#### Task objective:
Copy out the text of every one of the records below, line for line and without any changes. Leave the pictures out of your answer.

#### Record extracts:
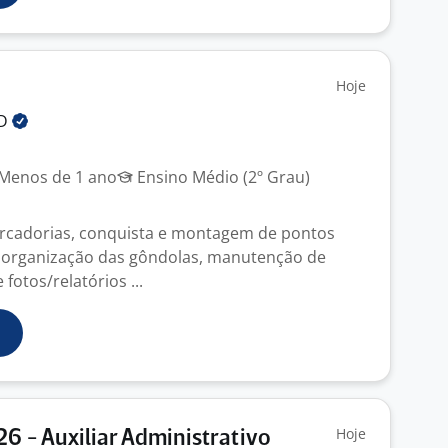
Hoje
LD
Menos de 1 ano
Ensino Médio (2º Grau)
rcadorias, conquista e montagem de pontos
e organização das gôndolas, manutenção de
fotos/relatórios ...
Hoje
26 - Auxiliar Administrativo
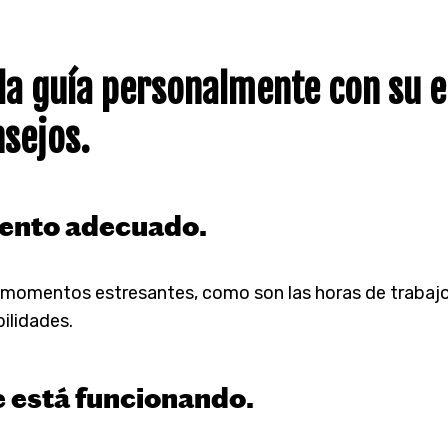
r la guía personalmente con su 
sejos.
mento adecuado.
 momentos estresantes, como son las horas de trabaj
ilidades.
ue está funcionando.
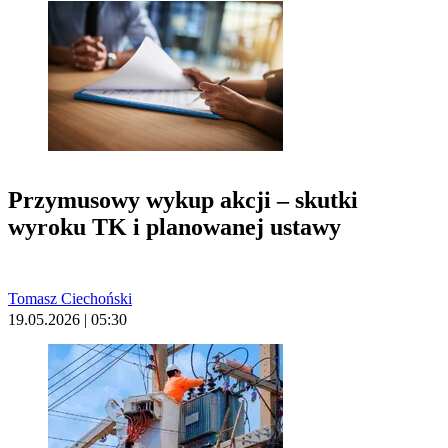
Przymusowy wykup akcji – skutki
wyroku TK i planowanej ustawy
Tomasz Ciechoński
19.05.2026 | 05:30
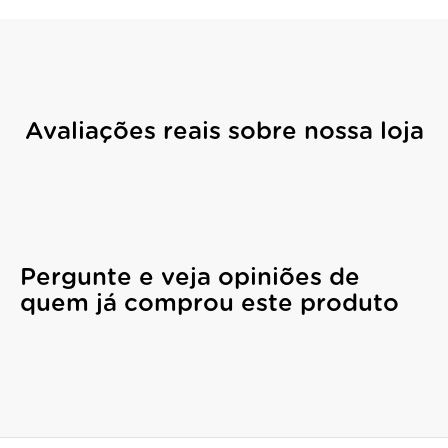
Avaliações reais sobre nossa loja
Pergunte e veja opiniões de
quem já comprou este produto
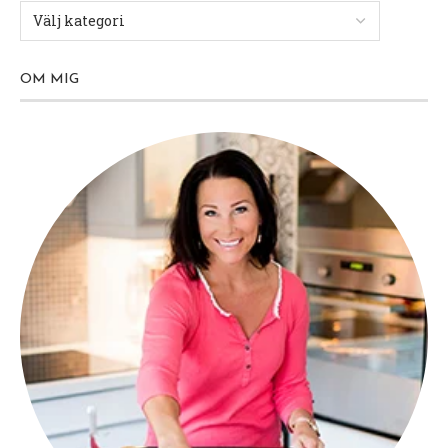
OM MIG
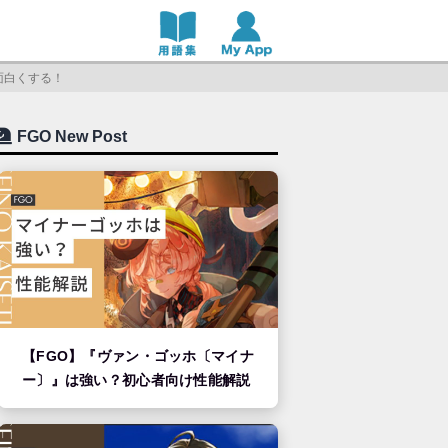
面白くする！
FGO New Post
【FGO】『ヴァン・ゴッホ〔マイナ
ー〕』は強い？初心者向け性能解説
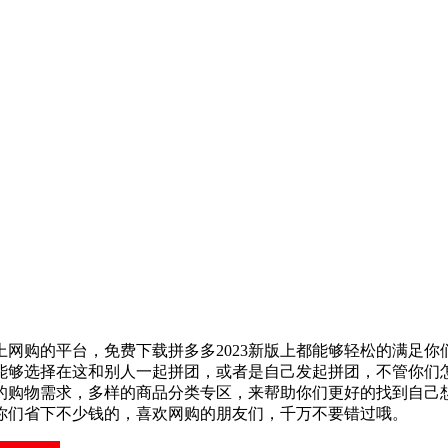
上网购的平台，免费下载拼多多2023新版上都能够轻松的满足
能够选择在这和别人一起拼团，或者是自己发起拼团，不管你们
的购物需求，多样的商品分类专区，来帮助你们更好的找到自己
你们省下不少钱的，喜欢网购的朋友们，千万不要错过哦。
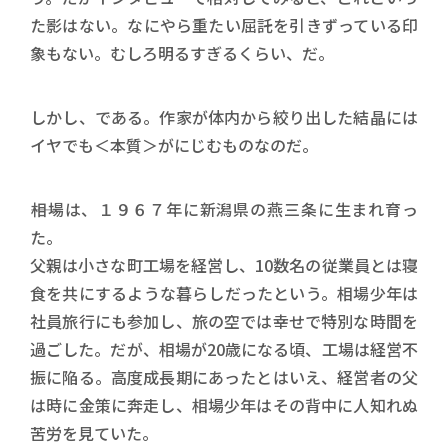
た影はない。なにやら重たい屈託を引きずっている印
象もない。むしろ明るすぎるくらい、だ。
しかし、である。作家が体内から絞り出した結晶には
イヤでも＜本質＞がにじむものなのだ。
――相場は、１９６７年に新潟県の燕三条に生まれ育っ
た。
父親は小さな町工場を経営し、10数名の従業員とは寝
食を共にするような暮らしだったという。相場少年は
社員旅行にも参加し、旅の空では幸せで特別な時間を
過ごした。だが、相場が20歳になる頃、工場は経営不
振に陥る。高度成長期にあったとはいえ、経営者の父
は時に金策に奔走し、相場少年はその背中に人知れぬ
苦労を見ていた。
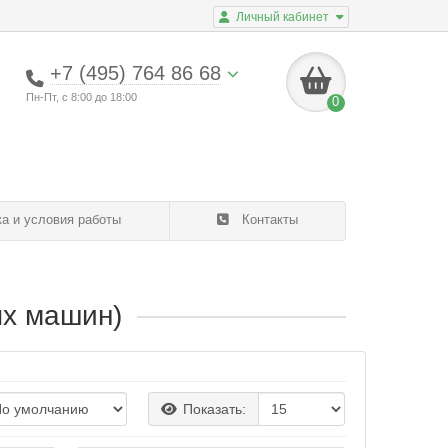
Личный кабинет
+7 (495) 764 86 68
Пн-Пт, с 8:00 до 18:00
0
а и условия работы
Контакты
х машин)
Популяр
Товары
Показать:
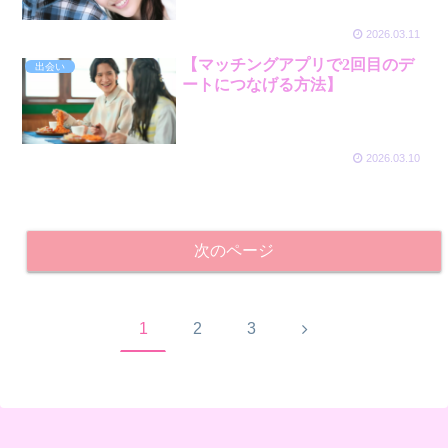
2026.03.11
【マッチングアプリで2回目のデ
出会い
ートにつなげる方法】
2026.03.10
次のページ
次
1
2
3
へ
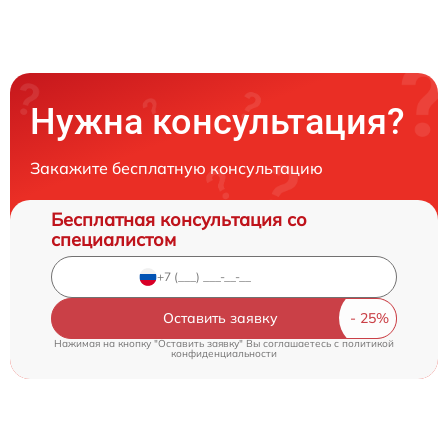
Нужна консультация?
Закажите бесплатную консультацию
Бесплатная консультация со
специалистом
Оставить заявку
Нажимая на кнопку "Оставить заявку" Вы соглашаетесь c
политикой
конфиденциальности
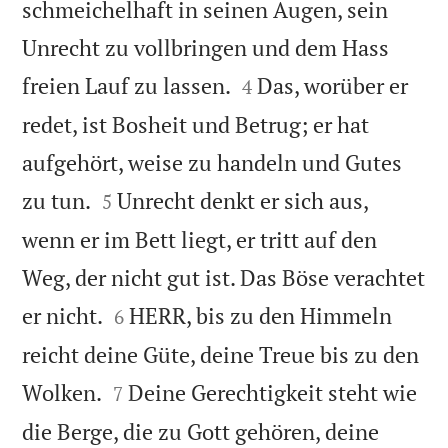
schmeichelhaft in seinen Augen, sein
Unrecht zu vollbringen und dem Hass


freien Lauf zu lassen.
Das, worüber er
4
redet, ist Bosheit und Betrug; er hat
aufgehört, weise zu handeln und Gutes


zu tun.
Unrecht denkt er sich aus,
5
wenn er im Bett liegt, er tritt auf den
Weg, der nicht gut ist. Das Böse verachtet


er nicht.
HERR, bis zu den Himmeln
6
reicht deine Güte, deine Treue bis zu den


Wolken.
Deine Gerechtigkeit steht wie
7
die Berge, die zu Gott gehören, deine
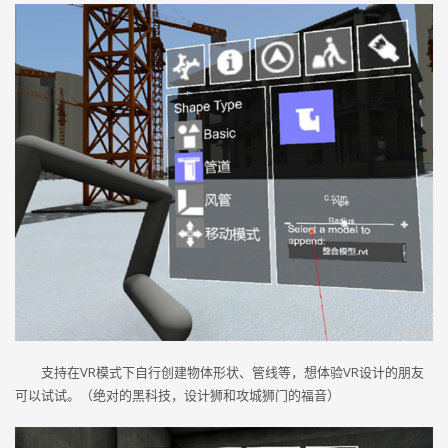
支持在VR模式下自行创建物体形状、管线等，想体验VR设计的朋友
可以试试。（绝对的黑科技，设计狮和攻城狮门的福音）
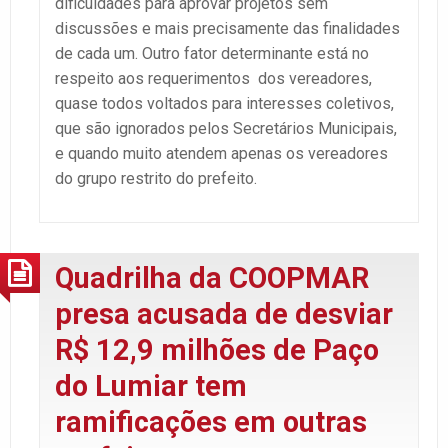
dificuldades para aprovar projetos sem
discussões e mais precisamente das finalidades
de cada um. Outro fator determinante está no
respeito aos requerimentos dos vereadores,
quase todos voltados para interesses coletivos,
que são ignorados pelos Secretários Municipais,
e quando muito atendem apenas os vereadores
do grupo restrito do prefeito.
Quadrilha da COOPMAR
presa acusada de desviar
R$ 12,9 milhões de Paço
do Lumiar tem
ramificações em outras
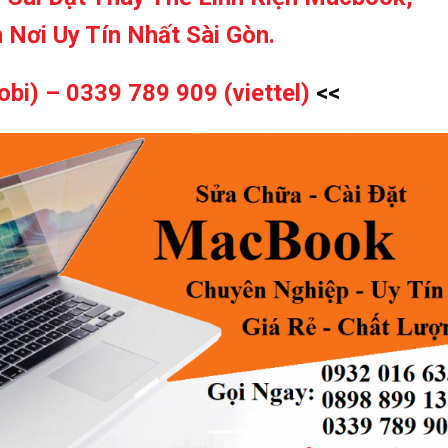
 Nơi Uy Tín Nhất Sài Gòn.
obi) –
0339 789 909 (viettel)
<<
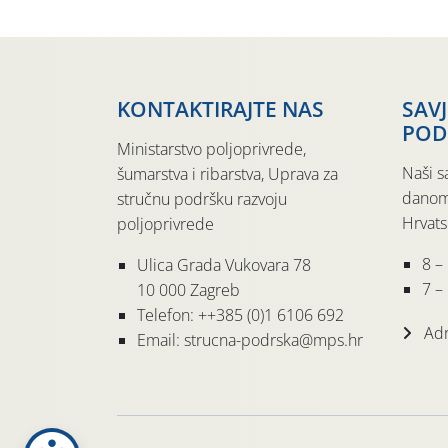
KONTAKTIRAJTE NAS
SAV
POD
Ministarstvo poljoprivrede,
Naši s
šumarstva i ribarstva, Uprava za
danom
stručnu podršku razvoju
Hrvats
poljoprivrede
8 –
Ulica Grada Vukovara 78
7 – 
10 000 Zagreb
Telefon: ++385 (0)1 6106 692
Adr
Email: strucna-podrska@mps.hr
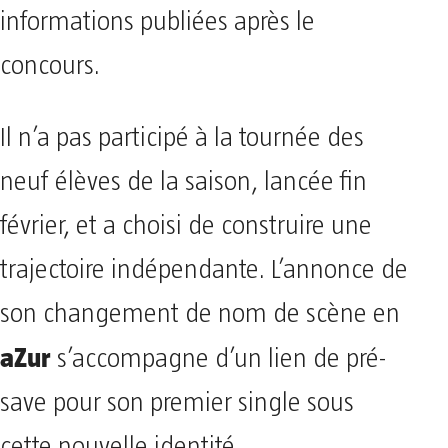
informations publiées après le
concours.
Il n’a pas participé à la tournée des
neuf élèves de la saison, lancée fin
février, et a choisi de construire une
trajectoire indépendante. L’annonce de
son changement de nom de scène en
aZur
s’accompagne d’un lien de pré-
save pour son premier single sous
cette nouvelle identité.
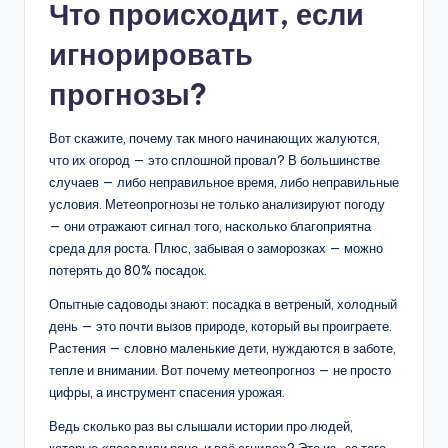
Что происходит, если
игнорировать
прогнозы?
Вот скажите, почему так много начинающих жалуются,
что их огород — это сплошной провал? В большинстве
случаев — либо неправильное время, либо неправильные
условия. Метеопрогнозы не только анализируют погоду
— они отражают сигнал того, насколько благоприятна
среда для роста. Плюс, забывая о заморозках — можно
потерять до 80% посадок.
Опытные садоводы знают: посадка в ветреный, холодный
день — это почти вызов природе, который вы проиграете.
Растения — словно маленькие дети, нуждаются в заботе,
тепле и внимании. Вот почему метеопрогноз — не просто
цифры, а инструмент спасения урожая.
Ведь сколько раз вы слышали истории про людей,
которые «посадили рано, и всё сгнило»? Это из-за того,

#### Response area:
Hoje
LD
Menos de 1 ano
Ensino Médio (2º Grau)
rcadorias, conquista e montagem de pontos
e organização das gôndolas, manutenção de
fotos/relatórios ...
Hoje
26 - Auxiliar Administrativo
r la guía personalmente con su 
sejos.
mento adecuado.
 momentos estresantes, como son las horas de trabaj
ilidades.
ue está funcionando.
Przymusowy wykup akcji – skutki
wyroku TK i planowanej ustawy
Tomasz Ciechoński
19.05.2026 | 05:30
Avaliações reais sobre nossa loja
Pergunte e veja opiniões de
quem já comprou este produto
OM MIG
面白くする！
FGO New Post
【FGO】『ヴァン・ゴッホ〔マイナ
ー〕』は強い？初心者向け性能解説
上网购的平台，免费下载拼多多2023新版上都能够轻松的满足
能够选择在这和别人一起拼团，或者是自己发起拼团，不管你们
的购物需求，多样的商品分类专区，来帮助你们更好的找到自己
你们省下不少钱的，喜欢网购的朋友们，千万不要错过哦。
た影はない。なにやら重たい屈託を引きずっている印
象もない。むしろ明るすぎるくらい、だ。
しかし、である。作家が体内から絞り出した結晶には
イヤでも＜本質＞がにじむものなのだ。
――相場は、１９６７年に新潟県の燕三条に生まれ育っ
た。
父親は小さな町工場を経営し、10数名の従業員とは寝
食を共にするような暮らしだったという。相場少年は
社員旅行にも参加し、旅の空では幸せで特別な時間を
過ごした。だが、相場が20歳になる頃、工場は経営不
振に陥る。高度成長期にあったとはいえ、経営者の父
は時に金策に奔走し、相場少年はその背中に人知れぬ
苦労を見ていた。
Личный кабинет
+7 (495) 764 86 68
Пн-Пт, с 8:00 до 18:00
0
а и условия работы
Контакты
х машин)
Популяр
Товары
Показать:
2026.03.11
【マッチングアプリで2回目のデ
出会い
ートにつなげる方法】
2026.03.10
次のページ
次
1
2
3
へ
Нужна консультация?
Закажите бесплатную консультацию
Бесплатная консультация со
специалистом
Оставить заявку
Нажимая на кнопку "Оставить заявку" Вы соглашаетесь c
политикой
конфиденциальности
schmeichelhaft in seinen Augen, sein
Unrecht zu vollbringen und dem Hass


freien Lauf zu lassen.
Das, worüber er
4
redet, ist Bosheit und Betrug; er hat
aufgehört, weise zu handeln und Gutes


zu tun.
Unrecht denkt er sich aus,
5
wenn er im Bett liegt, er tritt auf den
Weg, der nicht gut ist. Das Böse verachtet


er nicht.
HERR, bis zu den Himmeln
6
reicht deine Güte, deine Treue bis zu den


Wolken.
Deine Gerechtigkeit steht wie
7
die Berge, die zu Gott gehören, deine
支持在VR模式下自行创建物体形状、管线等，想体验VR设计的朋友
可以试试。（绝对的黑科技，设计狮和攻城狮门的福音）
dificuldades para aprovar projetos sem
discussões e mais precisamente das finalidades
de cada um. Outro fator determinante está no
respeito aos requerimentos dos vereadores,
quase todos voltados para interesses coletivos,
que são ignorados pelos Secretários Municipais,
e quando muito atendem apenas os vereadores
do grupo restrito do prefeito.
Quadrilha da COOPMAR
presa acusada de desviar
R$ 12,9 milhões de Paço
do Lumiar tem
ramificações em outras
 Nơi Uy Tín Nhất Sài Gòn.
obi) –
0339 789 909 (viettel)
<<
KONTAKTIRAJTE NAS
SAV
POD
Ministarstvo poljoprivrede,
Naši s
šumarstva i ribarstva, Uprava za
danom
stručnu podršku razvoju
Hrvats
poljoprivrede
8 –
Ulica Grada Vukovara 78
7 – 
10 000 Zagreb
Telefon: ++385 (0)1 6106 692
Adr
Email: strucna-podrska@mps.hr
informations publiées après le
concours.
Il n’a pas participé à la tournée des
neuf élèves de la saison, lancée fin
février, et a choisi de construire une
trajectoire indépendante. L’annonce de
son changement de nom de scène en
aZur
s’accompagne d’un lien de pré-
save pour son premier single sous
cette nouvelle identité.
Что происходит, если
игнорировать
прогнозы?
Вот скажите, почему так много начинающих жалуются,
что их огород — это сплошной провал? В большинстве
случаев — либо неправильное время, либо неправильные
условия. Метеопрогнозы не только анализируют погоду
— они отражают сигнал того, насколько благоприятна
среда для роста. Плюс, забывая о заморозках — можно
потерять до 80% посадок.
Опытные садоводы знают: посадка в ветреный, холодный
день — это почти вызов природе, который вы проиграете.
Растения — словно маленькие дети, нуждаются в заботе,
тепле и внимании. Вот почему метеопрогноз — не просто
цифры, а инструмент спасения урожая.
Ведь сколько раз вы слышали истории про людей,
которые «посадили рано, и всё сгнило»? Это из-за того,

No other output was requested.